Christmas Traditions in England

Every year in December they celebrate the birthday of Jesus Christ. That is why they call this time of year “Christmas” – they celebrate the “Mass” or church service for Christ. The first recorded observance occurred in Rome in AD360 but it wasn’t until AD440 that the Christian Church fixed the celebration date of 25 December.
Christmas is a truly magical season bringing families and friends together to share the much loved customs and traditions which have been around for centuries. Most people are on holiday in England and stay at home with their family on Christmas Day. Christmas is celebrated with a Christmas dinner for the whole family.
During the weeks before Christmas Day they send cards, watch nativity plays and go to carol services. They also decorate their homes and churches with green leaves, paper decorations and colourful electric lights.
Many of their Christmas customs began long before Jesus was born.

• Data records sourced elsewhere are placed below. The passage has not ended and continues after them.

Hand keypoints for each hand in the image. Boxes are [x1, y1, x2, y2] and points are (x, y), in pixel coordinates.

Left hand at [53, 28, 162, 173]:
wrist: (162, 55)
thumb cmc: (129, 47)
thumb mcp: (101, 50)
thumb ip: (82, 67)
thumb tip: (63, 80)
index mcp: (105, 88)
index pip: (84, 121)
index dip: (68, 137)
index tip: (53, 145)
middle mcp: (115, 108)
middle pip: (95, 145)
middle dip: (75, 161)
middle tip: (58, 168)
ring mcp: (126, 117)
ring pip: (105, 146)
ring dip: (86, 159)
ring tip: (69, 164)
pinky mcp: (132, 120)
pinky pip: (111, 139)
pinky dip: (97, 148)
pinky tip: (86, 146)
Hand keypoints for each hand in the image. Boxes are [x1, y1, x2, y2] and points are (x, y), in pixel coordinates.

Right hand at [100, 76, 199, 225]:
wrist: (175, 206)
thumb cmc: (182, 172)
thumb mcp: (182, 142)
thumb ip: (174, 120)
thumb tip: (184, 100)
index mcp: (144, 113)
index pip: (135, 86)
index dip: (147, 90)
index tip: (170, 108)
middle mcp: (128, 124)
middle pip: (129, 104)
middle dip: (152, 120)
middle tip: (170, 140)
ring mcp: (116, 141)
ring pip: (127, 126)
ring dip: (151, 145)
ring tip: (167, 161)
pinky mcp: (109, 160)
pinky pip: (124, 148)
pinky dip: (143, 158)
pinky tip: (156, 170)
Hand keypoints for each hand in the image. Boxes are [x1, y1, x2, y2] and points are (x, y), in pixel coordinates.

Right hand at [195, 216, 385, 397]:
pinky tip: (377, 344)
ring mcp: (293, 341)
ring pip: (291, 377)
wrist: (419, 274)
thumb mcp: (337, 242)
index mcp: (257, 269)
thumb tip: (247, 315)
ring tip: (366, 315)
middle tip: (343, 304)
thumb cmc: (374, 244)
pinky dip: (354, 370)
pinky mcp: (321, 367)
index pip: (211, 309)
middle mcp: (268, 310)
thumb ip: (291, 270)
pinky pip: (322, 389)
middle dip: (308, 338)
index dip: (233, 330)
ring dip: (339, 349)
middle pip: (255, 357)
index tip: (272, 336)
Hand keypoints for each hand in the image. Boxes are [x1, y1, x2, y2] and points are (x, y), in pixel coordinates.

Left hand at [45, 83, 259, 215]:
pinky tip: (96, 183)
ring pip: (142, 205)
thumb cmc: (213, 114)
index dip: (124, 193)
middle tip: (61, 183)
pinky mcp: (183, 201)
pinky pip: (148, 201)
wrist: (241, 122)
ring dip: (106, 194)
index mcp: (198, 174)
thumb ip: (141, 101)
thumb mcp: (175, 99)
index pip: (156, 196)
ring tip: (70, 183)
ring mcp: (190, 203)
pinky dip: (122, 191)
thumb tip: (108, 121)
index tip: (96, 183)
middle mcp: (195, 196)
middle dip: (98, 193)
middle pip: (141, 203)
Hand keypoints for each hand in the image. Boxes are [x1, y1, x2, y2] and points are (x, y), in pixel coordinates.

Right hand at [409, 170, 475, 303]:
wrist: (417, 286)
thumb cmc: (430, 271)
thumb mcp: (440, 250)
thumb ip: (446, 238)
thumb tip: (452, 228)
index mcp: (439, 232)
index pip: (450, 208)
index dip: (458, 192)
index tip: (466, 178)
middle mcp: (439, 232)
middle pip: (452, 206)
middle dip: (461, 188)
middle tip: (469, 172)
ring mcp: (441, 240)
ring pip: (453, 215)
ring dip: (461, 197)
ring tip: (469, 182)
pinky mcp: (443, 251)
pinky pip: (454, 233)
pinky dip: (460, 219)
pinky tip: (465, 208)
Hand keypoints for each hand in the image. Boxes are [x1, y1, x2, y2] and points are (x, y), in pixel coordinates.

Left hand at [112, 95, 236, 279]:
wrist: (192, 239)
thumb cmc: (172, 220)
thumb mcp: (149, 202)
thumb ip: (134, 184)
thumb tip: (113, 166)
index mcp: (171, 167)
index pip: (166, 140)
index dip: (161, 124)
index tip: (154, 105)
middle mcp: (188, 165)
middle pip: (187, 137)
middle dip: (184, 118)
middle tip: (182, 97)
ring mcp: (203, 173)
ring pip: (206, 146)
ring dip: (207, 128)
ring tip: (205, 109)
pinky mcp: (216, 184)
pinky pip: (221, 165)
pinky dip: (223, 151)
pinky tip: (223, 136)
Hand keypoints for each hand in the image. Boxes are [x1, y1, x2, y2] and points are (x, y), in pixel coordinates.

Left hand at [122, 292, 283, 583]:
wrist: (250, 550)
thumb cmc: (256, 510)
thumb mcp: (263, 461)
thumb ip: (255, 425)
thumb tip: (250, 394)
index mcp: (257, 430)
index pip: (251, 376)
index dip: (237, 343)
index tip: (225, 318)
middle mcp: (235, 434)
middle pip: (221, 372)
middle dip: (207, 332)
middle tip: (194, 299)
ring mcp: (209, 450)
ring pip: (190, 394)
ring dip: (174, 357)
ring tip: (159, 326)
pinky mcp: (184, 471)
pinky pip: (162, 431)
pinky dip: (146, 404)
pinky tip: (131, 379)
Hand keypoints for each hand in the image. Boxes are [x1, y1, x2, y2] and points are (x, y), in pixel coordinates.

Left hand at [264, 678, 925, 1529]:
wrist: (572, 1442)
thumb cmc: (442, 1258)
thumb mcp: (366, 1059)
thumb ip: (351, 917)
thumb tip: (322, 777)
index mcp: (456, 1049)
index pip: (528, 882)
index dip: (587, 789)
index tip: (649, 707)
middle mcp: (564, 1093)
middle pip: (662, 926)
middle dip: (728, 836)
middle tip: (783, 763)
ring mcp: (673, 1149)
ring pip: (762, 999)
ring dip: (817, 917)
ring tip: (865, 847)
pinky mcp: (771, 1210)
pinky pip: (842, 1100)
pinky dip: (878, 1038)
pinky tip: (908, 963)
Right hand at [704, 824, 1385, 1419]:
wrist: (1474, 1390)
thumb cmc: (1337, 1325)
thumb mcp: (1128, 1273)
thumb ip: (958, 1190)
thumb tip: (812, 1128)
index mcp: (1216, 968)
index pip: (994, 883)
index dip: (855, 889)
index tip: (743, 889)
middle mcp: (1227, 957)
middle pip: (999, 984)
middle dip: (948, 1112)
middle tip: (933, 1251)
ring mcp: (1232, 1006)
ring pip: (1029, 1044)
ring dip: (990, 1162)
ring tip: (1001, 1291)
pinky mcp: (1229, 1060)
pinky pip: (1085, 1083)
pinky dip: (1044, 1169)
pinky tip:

They came from earlier festivals which had nothing to do with the Christian church. Long time ago people had mid-winter festivals when the days were shortest and the sunlight weakest. They believed that their ceremonies would give the sun back its power. The Romans held the festival of Saturnalia around 25 December. They decorated their homes with evergreens to remind them of Saturn, their harvest God to return the following spring. Some of these customs and traditions were adopted by early Christians as part of their celebrations of Jesus’ birthday.
In Victorian times some new ideas such as Father Christmas, Christmas cards and crackers were added to the celebrations. Here are a few of the things you might come across if you visit England in the run up to Christmas:

Christmas Cards
The Christmas craze begins weeks before when Christmas cards are sent off to relatives, friends, loved ones and business contacts. According to the history books this particular tradition dates back to 1840 and every year more than one billion Christmas cards are sent in Great Britain.

The Nativity Play
Another awaited event in the run up to Christmas is the Nativity play – each year hundreds of thousands of school children act out the story from the Bible about the birth of Christ. They dress up as Joseph, Mary, Jesus, the shepherds and the three Wise Men and occasionally children get to don ox and donkey costumes.


The Christmas Tree
The Christmas Tree may have originated in Germany but it is very popular in England, too. Legend has it that the first Christmas Tree in England was the one Prince Albert, the spouse of Queen Victoria, placed in their royal home. There are lots of trees in public places as well, the most famous being the huge one in Trafalgar Square in commemoration of Anglo-Norwegian cooperation during the Second World War.


Mistletoe
Holly and mistletoe are essential natural Christmas decorations. Mistletoe’s popularity has something to do with the custom of kissing the person with whom you stand underneath it – a tradition that dates back to ancient Roman times when enemies who met under it were said to have to give up their rivalries.


Roast Turkey
Christmas dinner in England is usually a huge stuffed and roasted bird, normally a turkey, although goose has featured in the past. The meal is served with all the trimmings, roast potatoes, chestnut stuffing and cranberry sauce.


Frumenty
In England, the only thing that people ate on the day before the feast was Frumenty which was a kind of porridge made from corn. Over the years the recipe changed. Eggs, fruit, spice, lumps of meat and dried plums were added. The whole mixture was wrapped in a cloth and boiled. This is how plum pudding began.


Christmas Pudding
The meal is followed by Christmas Pudding which is typically doused in brandy and set alight. Christmas Pudding originates from plum pudding which was a kind of porridge with eggs, dried plums and meat added. Nowadays it’s more of a steamed fruitcake. A silver coin was traditionally hidden in the pudding – to bring good fortune to the person who found it.


Mince Pies
Another “mincemeat” based delicacy – you’ll find mince pies everywhere from around the 1st December right through the Christmas period in England.


Christmas Cake
Those who can still move after a Christmas dinner can indulge a piece of Christmas cake, a heavy fruit cake topped with marzipan and royal icing.


The Christmas Cracker
The most original English Christmas tradition, however, is the Christmas Cracker – the popular small paper tubes with little gifts inside were invented by a baker from London in the mid 19th century and have gone on to conquer the world. It is traditionally opened by two people who each pull on one end of the cracker until it… well, cracks. Merry Christmas! 


Santa Claus
The English gift giver is called Santa Claus (also named Father Christmas). He wears a long red or green robe and leaves presents in stockings on Christmas Eve. The gifts are not usually opened until the following afternoon.


Mummering
In the Middle Ages, people called mummers put on masks and acted out Christmas plays. These plays are still performed in towns and villages.


Boxing Day
The day after Christmas is called Boxing Day because boys used to go round collecting money in clay boxes. When the boxes were full they broke them open. This tradition survives in the custom of tipping the milkman, postman, dustman and other callers of good service at Christmas time.


The Queen’s Christmas Message
Another traditional feature of Christmas afternoon is the Queen’s Christmas Message to the nation, broadcast on radio and television.